### PAGE EXTRACT
High Resolution Melting as a rapid, reliable, accurate and cost-effective emerging tool for genotyping pathogenic bacteria and enhancing molecular epidemiological surveillance: a comprehensive review of the literature.

INTRODUCTION: Rapid, reliable and accurate molecular typing methods are essential for outbreaks detection and infectious diseases control, for monitoring the evolution and dynamics of microbial populations, and for effective epidemiological surveillance. The introduction of a novel method based on the analysis of melting temperature of amplified products, known as High Resolution Melting (HRM) since 2002, has found applications in epidemiological studies, either for identification of bacterial species or molecular typing, as well as an extensive and increasing use in many research fields. HRM method is based on the use of saturating third generation dyes, advanced real-time PCR platforms, and bioinformatics tools.
OBJECTIVE: To describe, by a comphrehensive review of the literature, the use, application and usefulness of HRM for the genotyping of bacterial pathogens in the context of epidemiological surveillance and public health.
MATERIAL AND METHODS: A literature search was carried out during July-August 2016, by consulting the biomedical databases PubMed/Medline, Scopus, EMBASE, and ISI Web of Science without limits. The search strategy was performed according to the following keywords: high resolution melting analysis and bacteria and genotyping or molecular typing. All the articles evaluating the application of HRM for bacterial pathogen genotyping were selected and reviewed, taking into account the objective of each study, the rationale explaining the use of this technology, and the main results obtained in comparison with gold standards and/or alternative methods, when available.
RESULTS: HRM method was extensively used for molecular typing of both Gram-positive and Gram-negative bacterial pathogens, representing a versatile genetic tool: a) to evaluate genetic diversity and subtype at species/subspecies level, based also on allele discrimination/identification and mutation screening; b) to recognize phylogenetic groupings (lineage, sublineage, subgroups); c) to identify antimicrobial resistance; d) to detect and screen for mutations related to drug-resistance; e) to discriminate gene isoforms. HRM method showed, in almost all instances, excellent typeability and discriminatory power, with high concordance of typing results obtained with gold standards or comparable methods. Conversely, for the evaluation of genetic determinants associated to antibiotic-resistance or for screening of associated mutations in key gene fragments, the sensitivity and specificity was not optimal, because the targeted amplicons did not encompass all the crucial mutations.
######
REQUIRED ACTION A: Copy the passage from the HRM review abstract starting with "INTRODUCTION: Rapid, reliable" and going on through "and bioinformatics tools.".
REQUIRED ACTION B: According to the HRM review abstract, during which months was the literature search carried out?
### DATA RECORDS
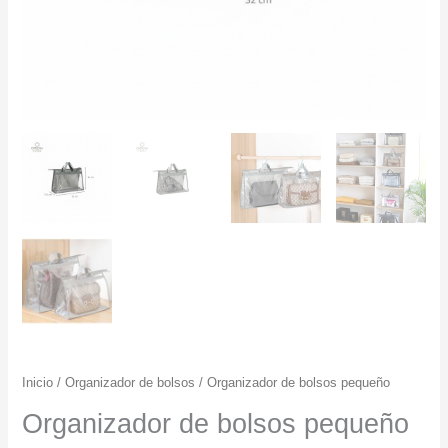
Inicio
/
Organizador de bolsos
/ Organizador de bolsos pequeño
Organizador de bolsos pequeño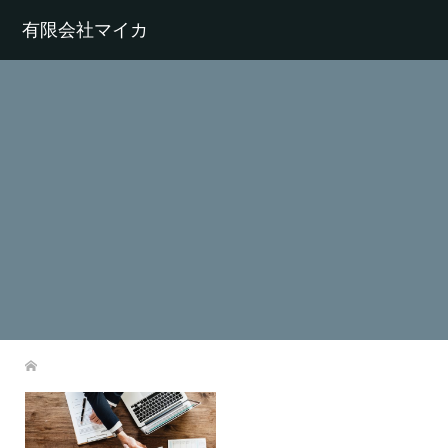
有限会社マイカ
######
### DATA RECORDS
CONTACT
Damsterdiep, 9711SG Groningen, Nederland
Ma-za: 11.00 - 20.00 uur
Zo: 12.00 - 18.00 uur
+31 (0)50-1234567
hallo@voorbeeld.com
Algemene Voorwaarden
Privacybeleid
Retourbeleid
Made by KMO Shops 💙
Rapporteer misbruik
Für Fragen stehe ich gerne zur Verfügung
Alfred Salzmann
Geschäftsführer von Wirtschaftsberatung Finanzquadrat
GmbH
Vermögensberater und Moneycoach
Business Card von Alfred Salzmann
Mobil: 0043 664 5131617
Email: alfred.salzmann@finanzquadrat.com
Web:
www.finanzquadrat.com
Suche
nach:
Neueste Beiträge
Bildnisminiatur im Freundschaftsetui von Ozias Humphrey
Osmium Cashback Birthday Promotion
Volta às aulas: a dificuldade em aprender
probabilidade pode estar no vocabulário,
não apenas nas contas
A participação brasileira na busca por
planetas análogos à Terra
######
### DATA RECORDS
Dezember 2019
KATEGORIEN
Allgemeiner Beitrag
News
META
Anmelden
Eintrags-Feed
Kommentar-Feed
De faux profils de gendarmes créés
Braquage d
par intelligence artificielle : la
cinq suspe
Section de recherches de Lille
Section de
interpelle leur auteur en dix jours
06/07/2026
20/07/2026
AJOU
######
TASK SOLUTION A:
INTRODUCTION: Rapid, reliable and accurate molecular typing methods are essential for outbreaks detection and infectious diseases control, for monitoring the evolution and dynamics of microbial populations, and for effective epidemiological surveillance. The introduction of a novel method based on the analysis of melting temperature of amplified products, known as High Resolution Melting (HRM) since 2002, has found applications in epidemiological studies, either for identification of bacterial species or molecular typing, as well as an extensive and increasing use in many research fields. HRM method is based on the use of saturating third generation dyes, advanced real-time PCR platforms, and bioinformatics tools.

TASK SOLUTION B: July and August 2016.